───── Source material ─────

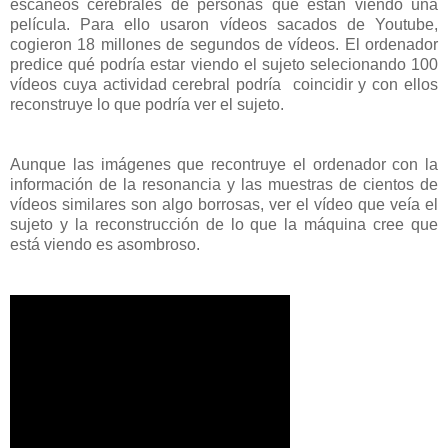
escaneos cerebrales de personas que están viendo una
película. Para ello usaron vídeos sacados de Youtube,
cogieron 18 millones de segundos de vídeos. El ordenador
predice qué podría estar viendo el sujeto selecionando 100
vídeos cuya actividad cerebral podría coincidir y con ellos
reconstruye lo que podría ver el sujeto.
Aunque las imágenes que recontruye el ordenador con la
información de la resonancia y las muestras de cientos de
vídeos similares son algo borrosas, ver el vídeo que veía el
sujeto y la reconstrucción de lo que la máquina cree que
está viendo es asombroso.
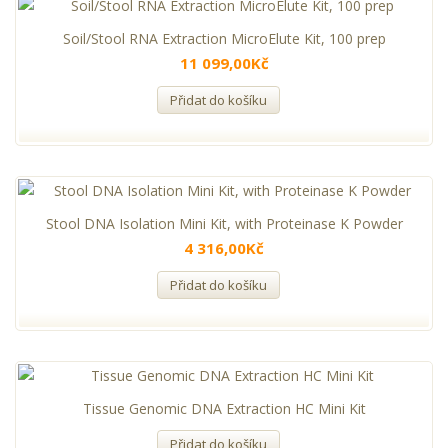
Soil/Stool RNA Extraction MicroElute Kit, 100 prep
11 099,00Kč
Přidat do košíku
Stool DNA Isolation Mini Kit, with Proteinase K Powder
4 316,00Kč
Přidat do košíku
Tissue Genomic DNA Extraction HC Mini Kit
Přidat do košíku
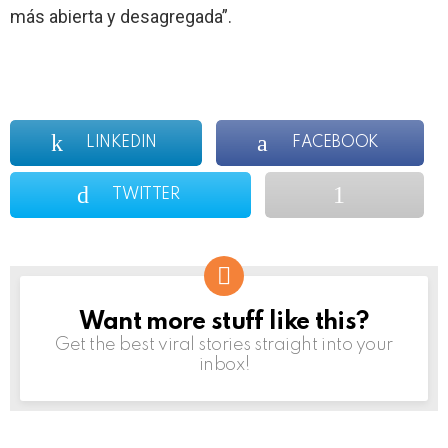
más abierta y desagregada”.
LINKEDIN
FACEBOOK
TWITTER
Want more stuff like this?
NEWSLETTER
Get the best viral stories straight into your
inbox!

─────

__About this task__. Write back word for word every line in the entries above from the one with "información de la" to the one with "Tissue Genomic DNA Extraction HC Mini Kit", ends included, and none of the pictures.

__Result below__.
información de la resonancia y las muestras de cientos de
vídeos similares son algo borrosas, ver el vídeo que veía el
sujeto y la reconstrucción de lo que la máquina cree que
está viendo es asombroso.
Soil/Stool RNA Extraction MicroElute Kit, 100 prep
11 099,00Kč
Přidat do košíku
Stool DNA Isolation Mini Kit, with Proteinase K Powder
4 316,00Kč
Přidat do košíku
Tissue Genomic DNA Extraction HC Mini Kit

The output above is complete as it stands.